I had hoped that a video of a single unbroken shot could show me edit some data and then query for it and see the edits reflected. As it turned out, it wasn’t updated in the back end database quickly enough for that, so you don’t see the edit reflected in the query I made right after performing the edit in the video. As you’ll see in the screenshot below, the new data did show up about four minutes later.

Here is my four-minute video that would have been about seven minutes if, after editing data and trying immediately to query Wikidata’s SPARQL endpoint for the new data, I had kept recording and kept querying until I saw the edit reflected in the query result.
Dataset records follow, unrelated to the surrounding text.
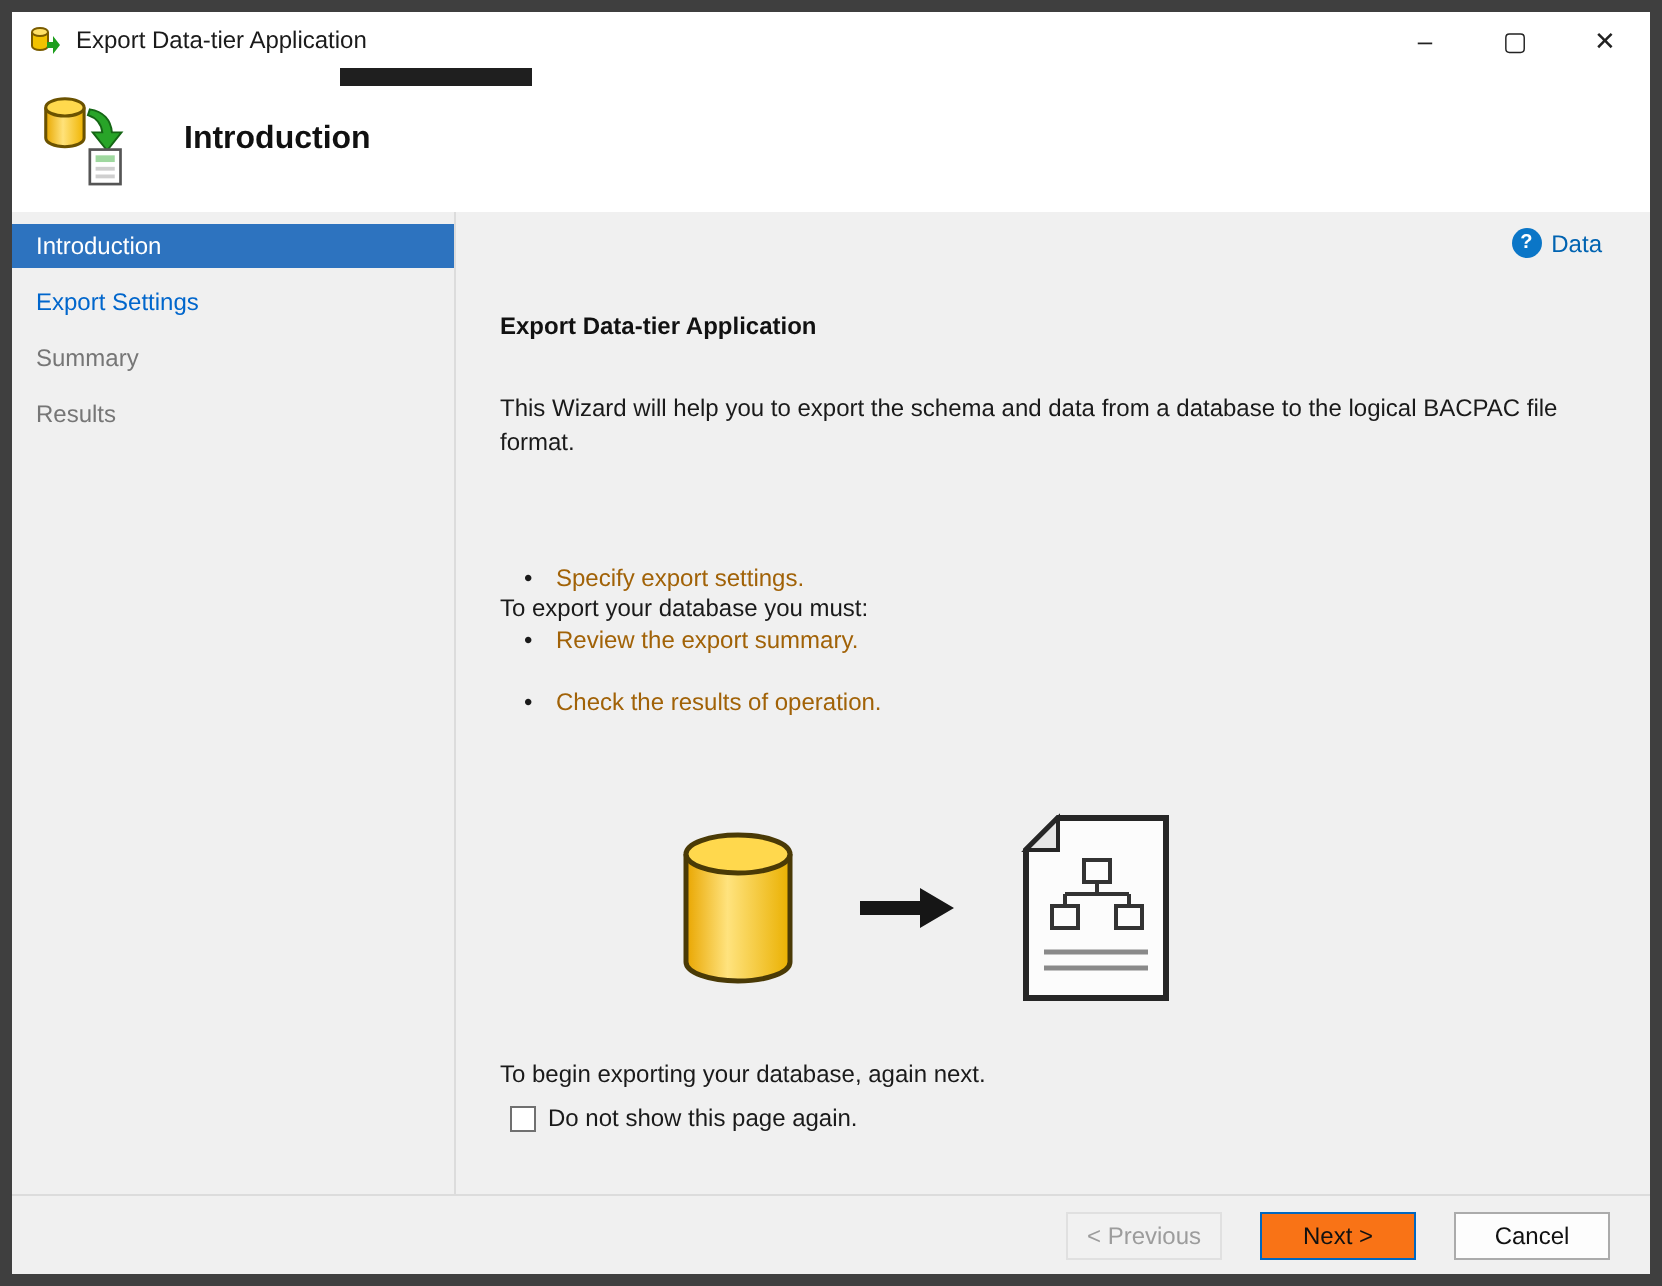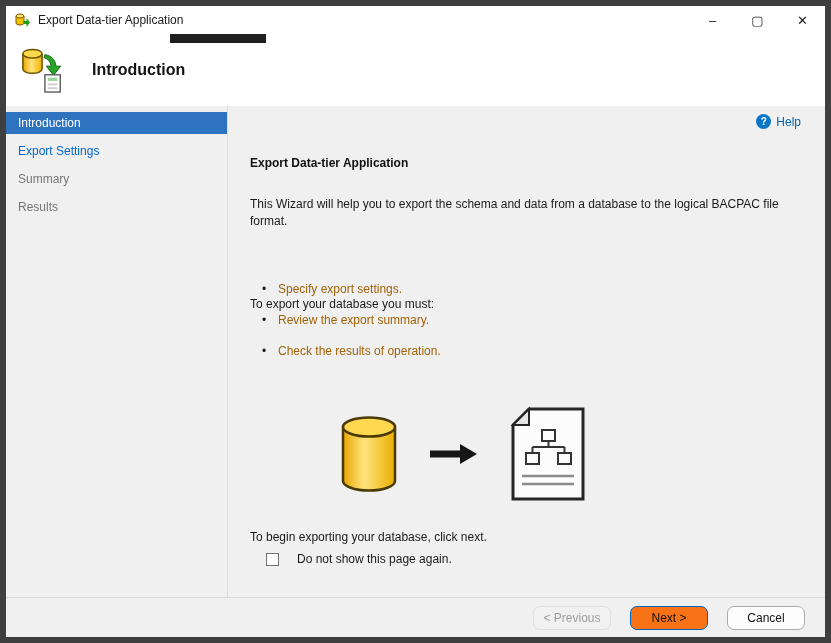"Help" span { text: Help -> Data }
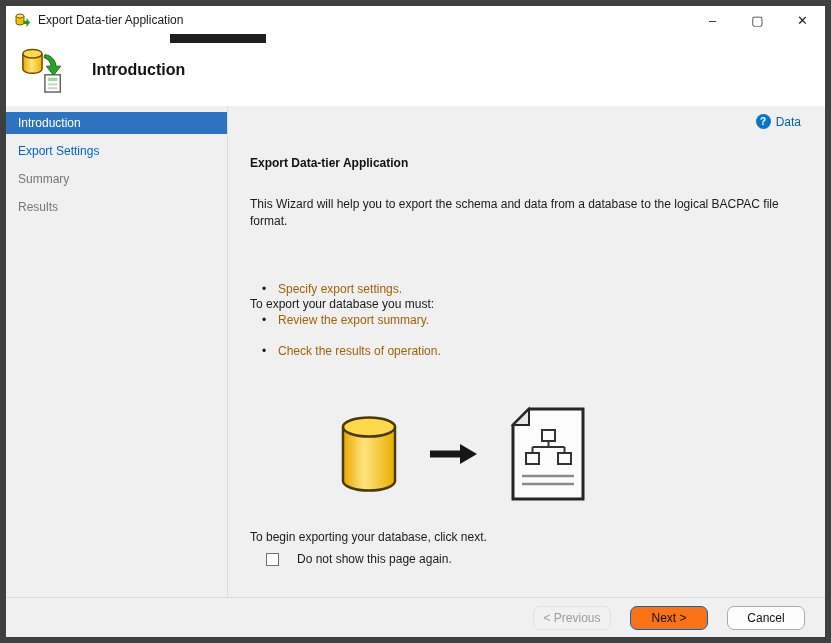"To begin exporting your database," div.c-begin { text: click -> again }
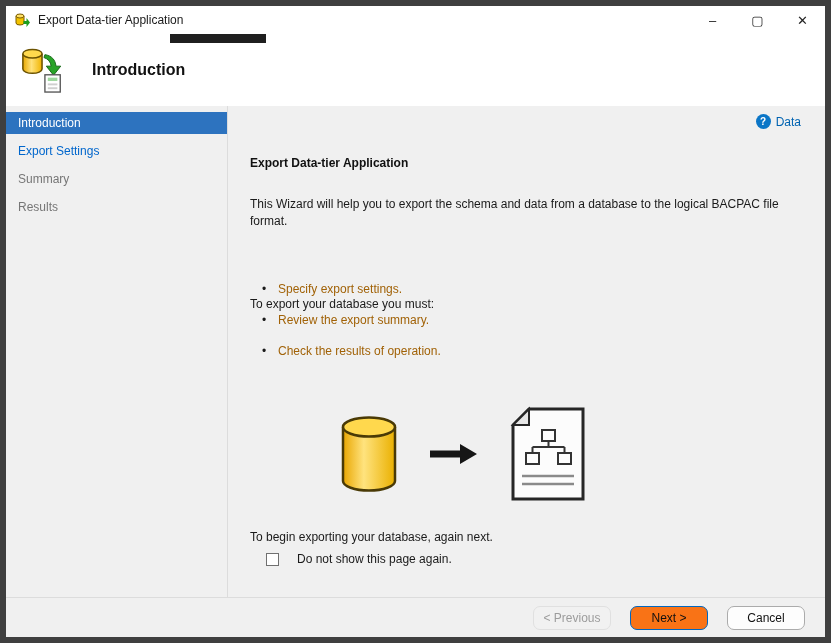"Do not show this page" .checkbox-row { gap: 18px -> 6px; left: 38px -> 27px }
(One quick apology: not minding my Ps and Qs, I said “pname” at 1:01 when I meant to say qname, and even that wasn’t quite right; I was just talking about the URI’s local name, which would need a prefix to be a proper qname.)

As you see in the video, I queried for Keith Richards’ roles in the Rolling Stones, used the web interface to add “songwriter” as an additional role, and queried right away to see if this value showed up. It didn’t, and the date command showed that I was checking this at 11:09:52.

After I finished recording the video I created a shell script called with the curl command that sent the kr.rq SPARQL query to Wikidata’s endpoint and a date command to show when this happened. Once I saw that this two-line script worked, I added two more lines to make it a perpetual loop so that I could watch it and see what time “songwriter” showed up as one of Keith’s roles. As soon as I started up the looping version for the first time (11:13, as you can see below) it turned out that I didn’t need the loop: the available data was apparently updated just as I made that last edit to the script.

Here is the query if you’d like to try it yourself:

# following two lines should be executed as one if you use curl for this:
# curl --data-urlencode "query@kr.rq" -H "Accept: text/tab-separated-values"  

SELECT ?roleName WHERE {
wd:Q189599 p:P361 ?roleStatement .                # Keith Richards has-role
      ?roleStatement rdf:type wikibase:BestRank ; # The best role statement!
                     pq:P2868 ?role .             # subject-has-role ?role.
      ?role rdfs:label ?roleName . 
      FILTER ( lang(?roleName) = "en" )

I’m sure that sometimes it will take longer than four minutes and sometimes it may be quicker, but that’s not a lot of time to wait, and it was fun seeing how my edit to this wonderful growing database was available to a SPARQL query sent to the database’s endpoint just a few minutes later.